Bild: Imagopress / Patrick Lüthy


Filippo Leutenegger verlangt eine Definition des Service public.

Postulat fordert Reflexion über den Service public

«Welchen Umfang soll der Service public der SRG SSR künftig haben?» – Diese Frage erörterte die SRG-DV vom 25. April 2014 im Hotel Bern im Rahmen des Forums* mit Input-Referaten von RTS-Direktor Gilles Marchand und Filippo Leutenegger, FDP-Nationalrat und gewählter Zürcher Stadtrat. Am anschliessenden Podium nahmen neben den beiden Referenten Yvonne Pesenti Salazar, Regionalrat Corsi , und Beatrice Baselgia, Regionalvorstand SRG.R, teil. RTS-Journalist Olivier Dominik («Le Journal») moderierte das Forum.
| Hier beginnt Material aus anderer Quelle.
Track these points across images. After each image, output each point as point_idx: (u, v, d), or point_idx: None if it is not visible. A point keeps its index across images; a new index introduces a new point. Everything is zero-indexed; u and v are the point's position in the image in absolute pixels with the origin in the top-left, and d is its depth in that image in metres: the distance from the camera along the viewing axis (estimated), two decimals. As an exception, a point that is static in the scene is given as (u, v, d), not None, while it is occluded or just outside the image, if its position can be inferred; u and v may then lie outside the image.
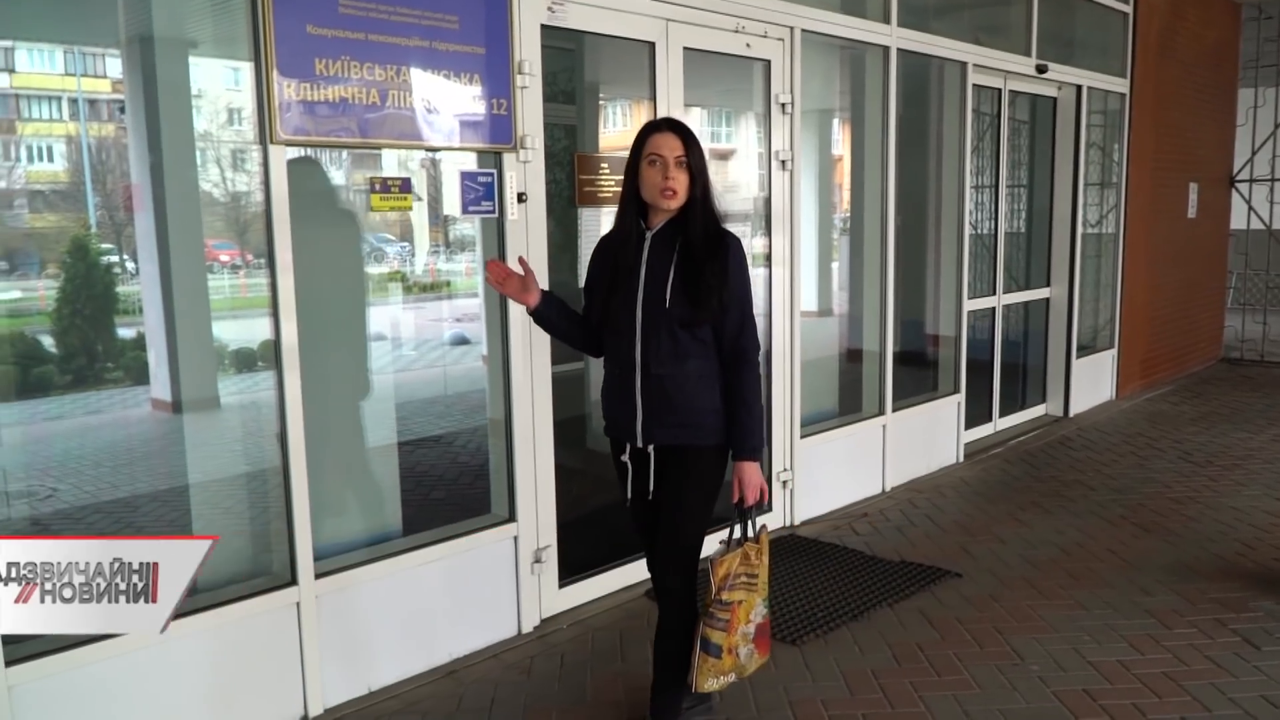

Die Bundesversammlung hat erst gerade im Rahmen der RTVG-Teilrevision der Ablösung der Empfangsgebühr durch eine geräteunabhängige Abgabe für Radio und TV zugestimmt – trotz eines Nichteintretensantrags, welcher eine vorgängige Definition des Service public bei Radio und TV verlangte. Hängig ist aber noch der Bericht des Bundesrats «zum Service public der SRG unter Berücksichtigung der Stellung und Funktion privater Rundfunkanbieter » aufgrund des Postulats von Leutenegger. Die Eidgenössische Medienkommission (EMEK) wird sich im Auftrag der Medienministerin Doris Leuthard damit beschäftigen. Dieser Bericht wird im nächsten Jahr erwartet. Die SRG will sich auf die Debatte vorbereiten und dazu eine eigene, kohärente Position formulieren. cha

* Forum: Losgelöst von den ordentlichen Geschäften werden hier SRG-relevante Themen erörtert und diskutiert.